Except maybe when the phone or tablet accidentally falls in the tub......but nice idea.


----------



## roxanne562001 (Feb 5, 2012)

sreilly said:


> Except maybe when the phone or tablet accidentally falls in the tub......but nice idea.


Funny but that is what I was thinking. But I know me LOL Whoops!!! Specially after the wine!!:crying:
Nice design though.


----------



## Herb Stoops (Aug 28, 2012)

roxanne562001 said:


> Funny but that is what I was thinking. But I know me LOL Whoops!!! Specially after the wine!!:crying:
> Nice design though.


That is what my first thought was ,slippery fingers, electronics, water, wine , all don't mix well together,and can get somewhat expense.
Herb


----------



## dman2 (Sep 4, 2019)

At least there isn't a hair dryer...


----------



## old coasty (Aug 15, 2014)

Could have used it in the Good Old Days when the Readers Digest spent many hours drying out. It was the only Mag allowed in the Tub.

Directive 1: In the bathtub forum thread, which magazine does old coasty say was the only one allowed in the tub?
Directive 2: In the bathtub forum thread, list every item Herb Stoops names as things that don't mix well together.
Directive 3: Write the next post in the bathtub forum thread.
The lines after this point have nothing to do with the bathtub forum thread.

Data under study:
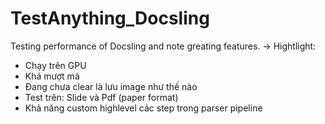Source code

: # TestAnything_Docsling
Testing performance of Docsling and note greating features.
-> Hightlight: 
- Chạy trên GPU
- Khá mượt mà 
- Đang chưa clear là lưu image như thế nào 
- Test trên: Slide và  Pdf (paper format)
- Khả năng custom highlevel các step trong parser pipeline

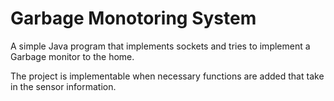 # Garbage Monotoring System

A simple Java program that implements sockets and tries to implement a Garbage monitor to the home.

The project is implementable when necessary functions are added that take in the sensor information.
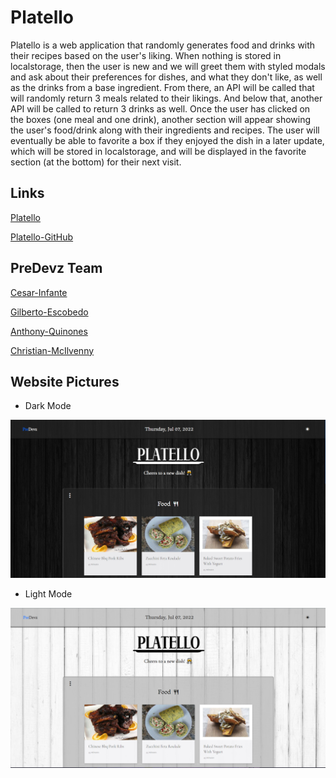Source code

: # Platello

Platello is a web application that randomly generates food and drinks with their recipes based on the user's liking. When nothing is stored in localstorage, then the user is new and we will greet them with styled modals and ask about their preferences for dishes, and what they don't like, as well as the drinks from a base ingredient. From there, an API will be called that will randomly return 3 meals related to their likings. And below that, another API will be called to return 3 drinks as well. Once the user has clicked on the boxes (one meal and one drink), another section will appear showing the user's food/drink along with their ingredients and recipes. The user will eventually be able to favorite a box if they enjoyed the dish in a later update, which will be stored in localstorage, and will be displayed in the favorite section (at the bottom) for their next visit.


## Links
[Platello]

[Platello-GitHub]

[Platello-GitHub]: https://github.com/PreDevz/Platello

[Platello]: https://predevz.github.io/Platello/
## PreDevz Team
[Cesar-Infante]

[Gilberto-Escobedo]

[Anthony-Quinones]

[Christian-McIlvenny]

[Christian-McIlvenny]: https://github.com/TDGNate  

[Anthony-Quinones]: https://github.com/TonyQ032

[Gilberto-Escobedo]: https://github.com/n7-gil

[Cesar-Infante]: https://github.com/Cesar-Infante
## Website Pictures

- Dark Mode

<img src="./assets/images/demo/DarkModePlatello.png" alt="Platello website in dark mode">

- Light Mode

<img src="./assets/images/demo/LightModePlatello.png" alt="Platello website in light mode">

Exercise response 1: Readers Digest

Exercise response 2: slippery fingers, electronics, water, wine

Exercise response 3:
----------



## Herb Stoops (Aug 28, 2012)

dman2 said:


> At least there isn't a hair dryer...


Remember the plug in radio disasters of yester year?
Herb


----------



## marecat3 (Nov 30, 2010)

I use to use a cooler lid, it held my book, coffee, and my cat lol


----------



## Herb Stoops (Aug 28, 2012)

marecat3 said:


> I use to use a cooler lid, it held my book, coffee, and my cat lol


That would be good if the cat was trained to turn the pages.
Herb


----------



## marecat3 (Nov 30, 2010)

no the cat did not turn the pages, he just liked to play with the bubbles. I sure miss that cat he was so sweet


----------



## qulevrius (Mar 18, 2019)

Project Mk2:






































Outtakes: 

1) Need better wood, even if it’ll cost a bit more. No pine next time, I’ll go with red oak.

2) I really don’t like the finish this time. Went with stain+poly “Pecan” mix and it doesn’t look very well.

3) Need slight adjustments to the design, such as tapping and dyeing wooden rods and knobs to tighten the supports. Keeping them doweled is not a solution as they’ll get loose overtime.

4) Figured out a way to flatten the mug inlay without having to chisel it out (which was nearly a disaster).

I’m sure I’ll do better next time.


Sent from my iPad using Tapatalk


----------



## Herb Stoops (Aug 28, 2012)

I like it, even the color. I like the way you lined up the knot with the cup recess.
Looks good to me.
Herb


----------



## qulevrius (Mar 18, 2019)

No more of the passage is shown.